Judgements

Lakshmi Machine Works Ltd. vs Cce on 14 February, 2005

Customs, Excise and Gold Tribunal – Tamil Nadu
Lakshmi Machine Works Ltd. vs Cce on 14 February, 2005
Equivalent citations: 2005 (185) ELT 417 Tri Chennai
Bench: P Chacko


ORDER

P.G. Chacko, Member (J)

1. The appellants are manufacturers of textile machinery and spares thereof. They used to supply their products to 100% EOUs, without payment of duty, against CT-3 certificates. AR3As are raised at the time of clearance of the products and the same are returned to the appellants after rewarehousing. Some of these AR3As with rewarehousing certificates endorsed thereon are received by the appellants within the period of 90 days prescribed under Rule 156 B of the Central Excise Rules, 1944, and others are received after this period. In respect of the rewarehousing certificates received beyond 90 days, the appellants used to pay the applicable duty through debits in Cenvat Account and intimate the same to the Range Office. In one such instance, they intimated debit of an amount of Rs. 1,44,165/- in Cenvat Account to the Superintendent of Central Excise by letter dated 01.03.1999, wherein they also requested for permission to take recredit of the amount upon receipt of rewarehousing certificate. For a part (Rs.51,547/-) of this amount of Rs. 1,44,165/-, the appellants took such recredit later on, as they did not receive any response from the Department. Later on, the Department came out with a show-cause notice proposing to disallow the above credit. This proposal was contested. Both the original authority and the first appellate authority upheld the Department’s proposal and demanded the above amount of Rs. 51,547/- from the assessee. Hence this appeal.

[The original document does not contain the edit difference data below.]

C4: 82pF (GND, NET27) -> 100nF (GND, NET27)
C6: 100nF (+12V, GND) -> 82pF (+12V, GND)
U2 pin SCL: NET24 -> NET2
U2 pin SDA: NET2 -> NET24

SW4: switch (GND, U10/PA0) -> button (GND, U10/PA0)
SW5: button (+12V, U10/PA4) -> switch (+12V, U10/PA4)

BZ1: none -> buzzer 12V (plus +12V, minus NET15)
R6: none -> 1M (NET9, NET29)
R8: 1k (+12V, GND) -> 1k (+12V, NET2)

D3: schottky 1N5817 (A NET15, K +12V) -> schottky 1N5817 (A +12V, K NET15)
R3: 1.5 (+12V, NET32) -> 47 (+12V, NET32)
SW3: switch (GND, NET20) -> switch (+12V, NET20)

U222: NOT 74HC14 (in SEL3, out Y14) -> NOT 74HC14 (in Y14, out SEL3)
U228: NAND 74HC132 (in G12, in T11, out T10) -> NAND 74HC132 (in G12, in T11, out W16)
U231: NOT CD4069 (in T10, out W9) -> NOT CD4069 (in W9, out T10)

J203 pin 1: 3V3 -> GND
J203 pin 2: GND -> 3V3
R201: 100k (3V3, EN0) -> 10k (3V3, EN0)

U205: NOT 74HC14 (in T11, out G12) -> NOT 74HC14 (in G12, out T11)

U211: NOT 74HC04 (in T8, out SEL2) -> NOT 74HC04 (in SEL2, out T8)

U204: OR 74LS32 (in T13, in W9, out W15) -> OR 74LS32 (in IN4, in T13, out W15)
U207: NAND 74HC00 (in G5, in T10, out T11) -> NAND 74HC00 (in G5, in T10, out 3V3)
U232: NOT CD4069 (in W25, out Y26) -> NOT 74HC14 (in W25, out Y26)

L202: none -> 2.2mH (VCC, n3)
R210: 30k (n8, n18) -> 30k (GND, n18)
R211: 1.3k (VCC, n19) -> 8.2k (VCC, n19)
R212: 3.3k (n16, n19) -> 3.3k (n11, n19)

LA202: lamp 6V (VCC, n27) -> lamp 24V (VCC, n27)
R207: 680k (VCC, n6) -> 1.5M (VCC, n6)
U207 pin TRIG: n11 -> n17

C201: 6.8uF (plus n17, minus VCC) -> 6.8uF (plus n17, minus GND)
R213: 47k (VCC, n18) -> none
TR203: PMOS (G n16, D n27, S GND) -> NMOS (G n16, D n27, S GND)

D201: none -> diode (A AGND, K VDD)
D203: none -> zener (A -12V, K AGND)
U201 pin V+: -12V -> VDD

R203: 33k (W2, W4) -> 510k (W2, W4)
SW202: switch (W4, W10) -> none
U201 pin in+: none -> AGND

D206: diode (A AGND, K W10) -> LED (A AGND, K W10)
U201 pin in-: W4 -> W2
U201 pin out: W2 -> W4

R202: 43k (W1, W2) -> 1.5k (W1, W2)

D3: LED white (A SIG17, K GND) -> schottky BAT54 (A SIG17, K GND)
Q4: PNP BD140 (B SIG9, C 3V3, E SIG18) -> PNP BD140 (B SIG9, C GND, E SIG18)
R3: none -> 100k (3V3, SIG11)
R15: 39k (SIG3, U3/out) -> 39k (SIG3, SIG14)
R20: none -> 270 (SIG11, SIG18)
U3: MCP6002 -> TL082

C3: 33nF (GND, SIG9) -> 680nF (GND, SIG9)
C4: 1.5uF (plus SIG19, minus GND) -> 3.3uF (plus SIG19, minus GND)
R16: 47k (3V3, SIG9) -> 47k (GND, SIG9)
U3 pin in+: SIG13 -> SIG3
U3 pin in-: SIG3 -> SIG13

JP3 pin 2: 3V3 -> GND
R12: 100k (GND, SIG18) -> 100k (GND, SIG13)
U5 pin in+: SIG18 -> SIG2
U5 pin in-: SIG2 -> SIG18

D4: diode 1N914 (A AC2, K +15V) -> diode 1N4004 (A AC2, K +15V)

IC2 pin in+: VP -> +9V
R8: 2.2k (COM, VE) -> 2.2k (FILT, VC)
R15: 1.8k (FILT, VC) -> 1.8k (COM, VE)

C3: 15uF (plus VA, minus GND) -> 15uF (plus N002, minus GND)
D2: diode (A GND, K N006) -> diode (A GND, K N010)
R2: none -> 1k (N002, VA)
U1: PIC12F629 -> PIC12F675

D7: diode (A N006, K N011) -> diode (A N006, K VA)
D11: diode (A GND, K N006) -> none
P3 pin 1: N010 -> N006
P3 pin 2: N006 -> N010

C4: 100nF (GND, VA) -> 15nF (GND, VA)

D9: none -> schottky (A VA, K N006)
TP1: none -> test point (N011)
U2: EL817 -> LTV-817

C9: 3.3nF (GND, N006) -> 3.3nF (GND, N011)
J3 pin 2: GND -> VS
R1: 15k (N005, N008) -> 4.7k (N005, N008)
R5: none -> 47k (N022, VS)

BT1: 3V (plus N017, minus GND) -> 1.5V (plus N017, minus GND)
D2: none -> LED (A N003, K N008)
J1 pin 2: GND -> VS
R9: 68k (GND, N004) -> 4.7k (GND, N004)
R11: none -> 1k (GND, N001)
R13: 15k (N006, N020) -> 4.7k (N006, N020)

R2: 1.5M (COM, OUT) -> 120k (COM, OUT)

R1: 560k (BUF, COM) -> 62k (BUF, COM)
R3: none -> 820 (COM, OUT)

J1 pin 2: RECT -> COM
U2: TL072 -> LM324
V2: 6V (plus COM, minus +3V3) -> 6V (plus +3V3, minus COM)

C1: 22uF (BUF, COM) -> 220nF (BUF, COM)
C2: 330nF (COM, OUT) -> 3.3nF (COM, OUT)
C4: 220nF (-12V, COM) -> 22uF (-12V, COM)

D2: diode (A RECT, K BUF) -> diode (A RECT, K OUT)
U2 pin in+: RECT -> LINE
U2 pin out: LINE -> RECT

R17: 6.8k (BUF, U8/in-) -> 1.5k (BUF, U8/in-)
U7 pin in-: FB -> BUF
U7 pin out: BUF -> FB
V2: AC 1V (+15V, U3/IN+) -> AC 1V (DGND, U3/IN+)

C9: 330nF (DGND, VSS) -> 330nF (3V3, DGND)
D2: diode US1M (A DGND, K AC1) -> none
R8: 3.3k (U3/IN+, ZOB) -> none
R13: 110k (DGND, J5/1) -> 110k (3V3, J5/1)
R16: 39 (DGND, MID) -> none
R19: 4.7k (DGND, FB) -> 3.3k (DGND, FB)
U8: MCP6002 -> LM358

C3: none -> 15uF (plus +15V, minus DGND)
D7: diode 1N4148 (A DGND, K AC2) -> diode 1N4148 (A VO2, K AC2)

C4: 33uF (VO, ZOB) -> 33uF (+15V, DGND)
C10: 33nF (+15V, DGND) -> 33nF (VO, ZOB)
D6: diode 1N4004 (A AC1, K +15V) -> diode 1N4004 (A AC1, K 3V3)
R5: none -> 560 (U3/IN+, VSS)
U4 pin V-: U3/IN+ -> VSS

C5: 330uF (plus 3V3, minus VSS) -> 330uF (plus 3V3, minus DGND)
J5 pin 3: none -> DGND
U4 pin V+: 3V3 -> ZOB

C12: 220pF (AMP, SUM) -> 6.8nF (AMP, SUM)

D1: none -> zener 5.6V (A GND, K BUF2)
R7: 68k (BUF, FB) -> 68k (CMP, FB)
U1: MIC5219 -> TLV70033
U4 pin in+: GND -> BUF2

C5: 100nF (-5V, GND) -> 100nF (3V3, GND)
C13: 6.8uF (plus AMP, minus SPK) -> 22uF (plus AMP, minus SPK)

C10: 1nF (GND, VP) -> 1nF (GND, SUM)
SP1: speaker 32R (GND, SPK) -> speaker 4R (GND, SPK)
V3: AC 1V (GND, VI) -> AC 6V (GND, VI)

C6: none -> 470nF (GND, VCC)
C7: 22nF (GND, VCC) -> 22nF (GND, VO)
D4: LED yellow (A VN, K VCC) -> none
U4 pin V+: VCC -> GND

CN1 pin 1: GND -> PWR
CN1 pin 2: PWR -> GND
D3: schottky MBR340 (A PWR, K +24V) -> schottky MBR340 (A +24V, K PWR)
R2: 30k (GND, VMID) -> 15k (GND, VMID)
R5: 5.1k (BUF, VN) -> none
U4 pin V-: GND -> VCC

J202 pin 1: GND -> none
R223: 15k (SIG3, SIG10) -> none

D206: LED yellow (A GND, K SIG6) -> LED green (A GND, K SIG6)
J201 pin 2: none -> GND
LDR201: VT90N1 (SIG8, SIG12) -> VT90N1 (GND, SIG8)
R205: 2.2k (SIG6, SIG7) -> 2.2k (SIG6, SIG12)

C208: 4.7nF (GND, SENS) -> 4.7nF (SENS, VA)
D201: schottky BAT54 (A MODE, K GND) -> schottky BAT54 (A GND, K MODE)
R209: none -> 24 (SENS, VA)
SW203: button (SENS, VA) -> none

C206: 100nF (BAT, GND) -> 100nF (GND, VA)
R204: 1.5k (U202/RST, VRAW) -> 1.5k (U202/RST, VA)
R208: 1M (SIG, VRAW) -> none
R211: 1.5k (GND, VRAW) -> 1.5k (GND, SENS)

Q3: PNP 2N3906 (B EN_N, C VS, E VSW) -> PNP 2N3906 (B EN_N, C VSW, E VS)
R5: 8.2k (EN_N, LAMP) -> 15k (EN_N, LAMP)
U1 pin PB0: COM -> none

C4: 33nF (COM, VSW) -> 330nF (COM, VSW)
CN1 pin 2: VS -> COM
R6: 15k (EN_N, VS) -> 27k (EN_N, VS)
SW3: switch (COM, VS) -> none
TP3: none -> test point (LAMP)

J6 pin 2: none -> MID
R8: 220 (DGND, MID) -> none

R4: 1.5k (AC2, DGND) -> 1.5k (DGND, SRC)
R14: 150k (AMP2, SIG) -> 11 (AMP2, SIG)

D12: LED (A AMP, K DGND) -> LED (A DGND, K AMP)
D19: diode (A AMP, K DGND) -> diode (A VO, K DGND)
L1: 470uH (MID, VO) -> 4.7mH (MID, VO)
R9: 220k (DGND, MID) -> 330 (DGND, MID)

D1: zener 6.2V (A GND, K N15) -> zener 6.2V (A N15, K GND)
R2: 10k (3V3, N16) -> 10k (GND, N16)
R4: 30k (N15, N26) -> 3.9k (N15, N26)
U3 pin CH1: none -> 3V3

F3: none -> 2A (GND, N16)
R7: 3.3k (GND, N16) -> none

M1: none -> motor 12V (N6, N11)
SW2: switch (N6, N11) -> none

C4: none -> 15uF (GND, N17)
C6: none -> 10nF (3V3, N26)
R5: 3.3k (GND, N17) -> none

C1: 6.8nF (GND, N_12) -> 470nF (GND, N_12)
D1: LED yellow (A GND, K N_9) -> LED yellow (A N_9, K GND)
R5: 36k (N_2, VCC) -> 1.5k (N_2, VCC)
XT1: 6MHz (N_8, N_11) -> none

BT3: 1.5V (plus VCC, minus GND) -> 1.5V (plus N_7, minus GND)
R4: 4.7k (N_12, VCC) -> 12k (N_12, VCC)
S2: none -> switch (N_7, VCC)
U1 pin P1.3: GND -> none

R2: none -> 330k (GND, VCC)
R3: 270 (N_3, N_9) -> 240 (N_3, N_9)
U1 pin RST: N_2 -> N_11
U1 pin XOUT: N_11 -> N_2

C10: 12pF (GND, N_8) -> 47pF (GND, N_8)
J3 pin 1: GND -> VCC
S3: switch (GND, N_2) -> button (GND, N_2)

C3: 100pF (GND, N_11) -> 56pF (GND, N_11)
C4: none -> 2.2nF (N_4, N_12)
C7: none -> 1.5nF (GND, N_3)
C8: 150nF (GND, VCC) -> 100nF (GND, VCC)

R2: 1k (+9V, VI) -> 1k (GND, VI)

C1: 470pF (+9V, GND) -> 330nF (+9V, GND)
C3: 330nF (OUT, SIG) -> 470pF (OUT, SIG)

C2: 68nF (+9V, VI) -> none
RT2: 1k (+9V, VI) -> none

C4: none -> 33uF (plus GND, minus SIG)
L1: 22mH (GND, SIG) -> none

2. Heard both sides. Ld. Counsel for the appellants submits that, though by mistake they had operated the Cenvat Account under Rule 156 B, it was not open to the Department to disallow the credit to them after having slept over their request for permission to take recredit. In this connection, Counsel refers to the Tribunal’s decision in Medicamen Biotech Ltd. v. Commissioner of Central Excise, Jaipur-I [2003 (156) E.L.T. 765 (Tri.-Del.)] and Indo-American Electricals Ltd. v. Commissioner of Central Excise, Bolpur [1999 (108) E.L .T. 797 (Tribunal)] and submits that the credit in question was not deniable to the appellants on the ground of non-grant of permission by the Department. Ld. SDR reiterates the findings of the Commissioner (Appeals) and submits that the case law cited by ld. Counsel does not squarely cover the issue in favour of the assessee.

3.After careful consideration of the submissions, I find that the lower authorities have relied on the provisions of Sub-rule 1 of Rule 156 B, which reads as under: –

“156B. Failure to receive rewarehousing certificate.- (1) In case the certificate of rewarehousing is not received back by the consignor within ninety days of the removal of the goods or such extended period as the Commissioner may allow to an assessee or class of assessees, the consignor shall pay the duty leviable on the consignment by a debit of his account-current.

Provided that where such duty has been paid and proof of rewarehousing is produced by the consignor to the satisfaction of the proper officer, such consignor shall, on making an application to the proper officer, be entitled to a refund of the duty so paid.”

The main part of the above Rule laid down that the consignor, like the present appellants, shall pay the duty by debit in his account-current i.e., Personal Ledger Account. The proviso laid down that, where such payment of duty was made and proof of rewarehousing was produced by the consignor to the satisfaction of the proper Officer, the consignor shall, on making an application to the proper officer, be entitled to refund of the duty so paid. In the instant ease, the payment of duty was made not from PLA but from Cenvat Account. Though this procedure was not in strict conformity with the Rule, the Department did not whisper against it. It is also noticed from the records that, after such payment of duty from Cenvat Account, the assessee intimated the same to the Range Officer and requested him for permission to take recredit of the amount in the same account upon receipt of rewarehousing certificates from the EOUs. Apparently, the Department slept over these applications and tacitly allowed the assessee to proceed in their own manner. As rightly pointed out by the ld. Counsel, if the Department were to adhere to the above Rule, they ought to have raised a demand of duty on the appellants under Section 11 A of the Central Excise Act, which they did not choose to do. Having accepted the duty payments effected through debits in Cenvat Account and having acquiesced in the assessee’s taking recredit of the amounts in the same account, the Department at a later stage cannot turn round and say that the proper course of action for the assessee was to file refund claim. The appellants’ case is apparently supported by the decision in Indo-American Electricals (Supra),wherein denial of credit on the limited ground of non-taking of permission was set aside by the Tribunal. Therefore, the direction issued by the lower authorities to the appellant to reverse the credits in question is set aside and this appeal is allowed.